My mother's grip loosened and she stared with a smile at me. "Your eyes are so dark, like your fathers." I thought of the irony at her smiling into my eyes. Hadn't she hated them? Didn't she cry over them?
When I was born my mother supposedly wept at my eye color, the color of soot. My father told me she loved me but to her this meant I was a child of the coal and wouldn't be able to escape it. I'm glad to say I won't be a child of the coal for much longer, soon I'll just be a soldier; a pawn for the Central. I imagine I'll be known for coming out of the ash clouds, the dust storms, and the darkness of State 4.
I begin thinking over how I will handle this; how I should act about it, how I would tell Claudas, and how I will prepare for when I am no longer here. Immediately the thought of my death crept into my thoughts.

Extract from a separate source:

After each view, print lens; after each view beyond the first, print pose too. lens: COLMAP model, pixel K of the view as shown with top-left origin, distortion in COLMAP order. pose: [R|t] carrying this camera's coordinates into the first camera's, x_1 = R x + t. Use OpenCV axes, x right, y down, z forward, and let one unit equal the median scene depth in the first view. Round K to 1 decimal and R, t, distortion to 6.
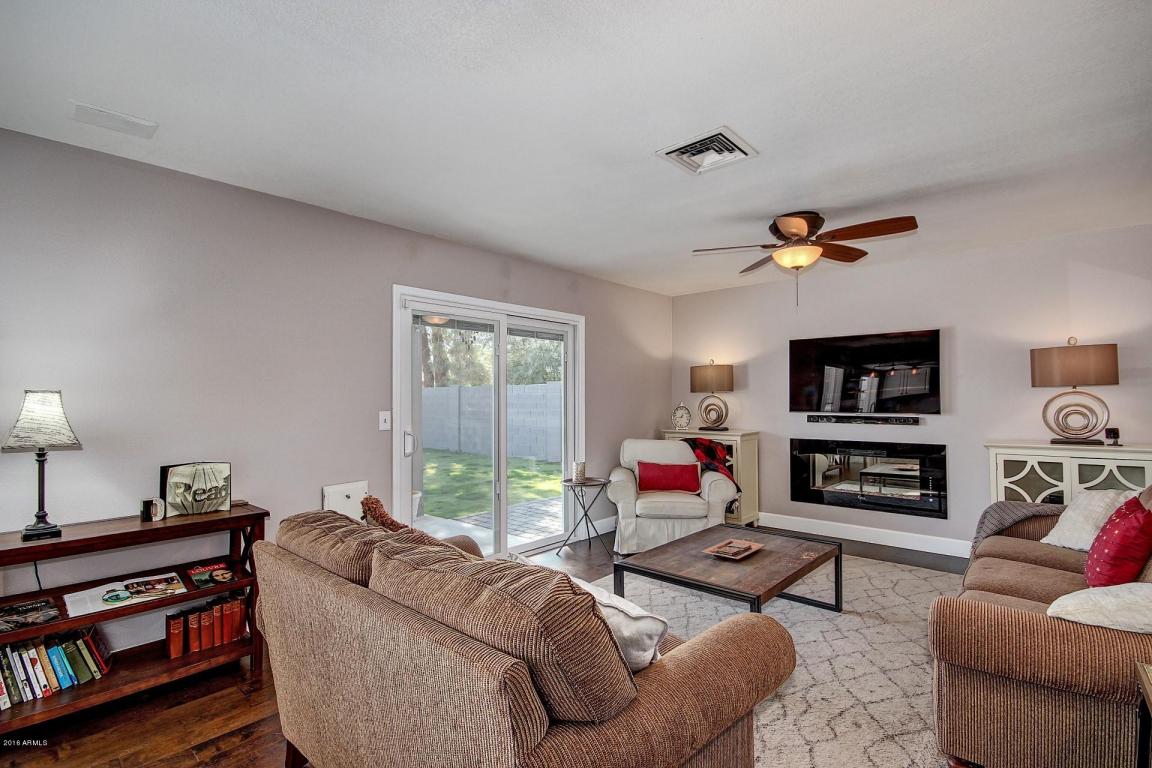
lens RADIAL K [[534.8, 0, 585.2], [0, 534.8, 396.0], [0, 0, 1]] dist [0.003419, -0.002170]
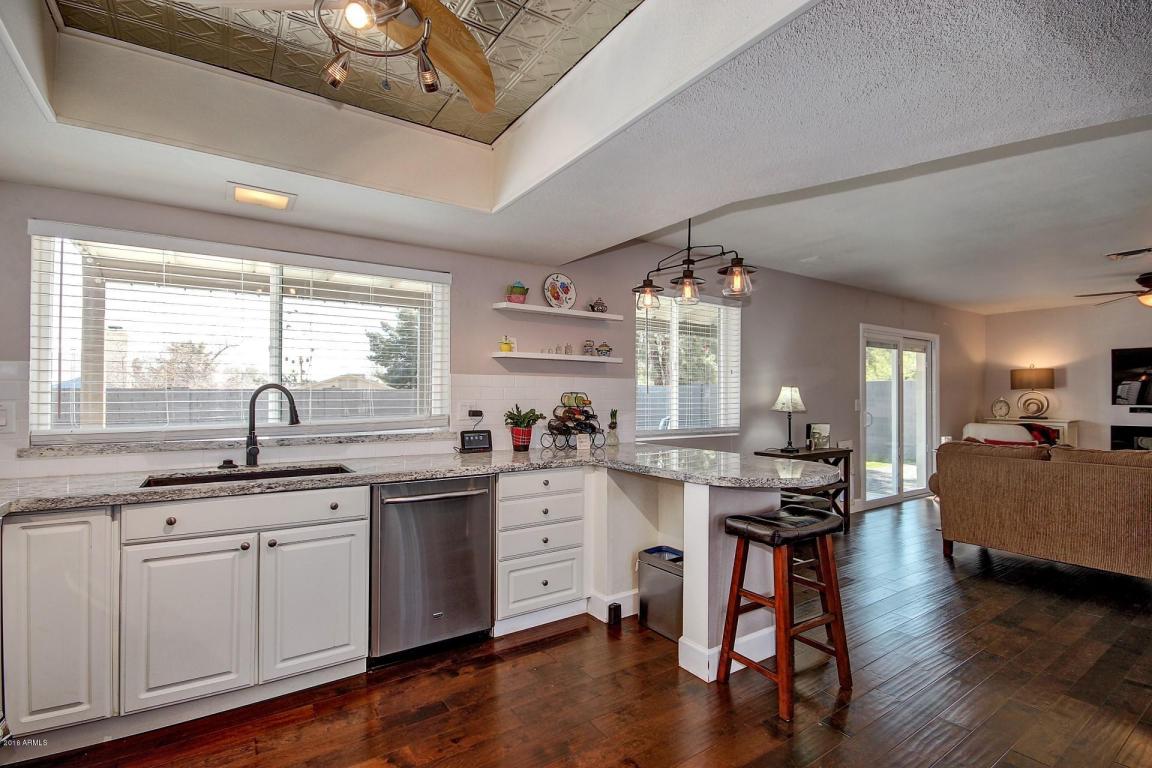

How would I die? I'd never imagined it as anything amazing or heroic, maybe I was killed by a cougar, or hunger. I could have been caught hunting and immediately exiled to live in the Wild, to die alone in the silence. I would not die that way, no, now I would be killed in combat by whatever the hell is on that godforsaken planet. I'd never have a family, a funeral, a legacy. All I'd have is the flesh eating monsters to feast on my scrawny body while I bleed out.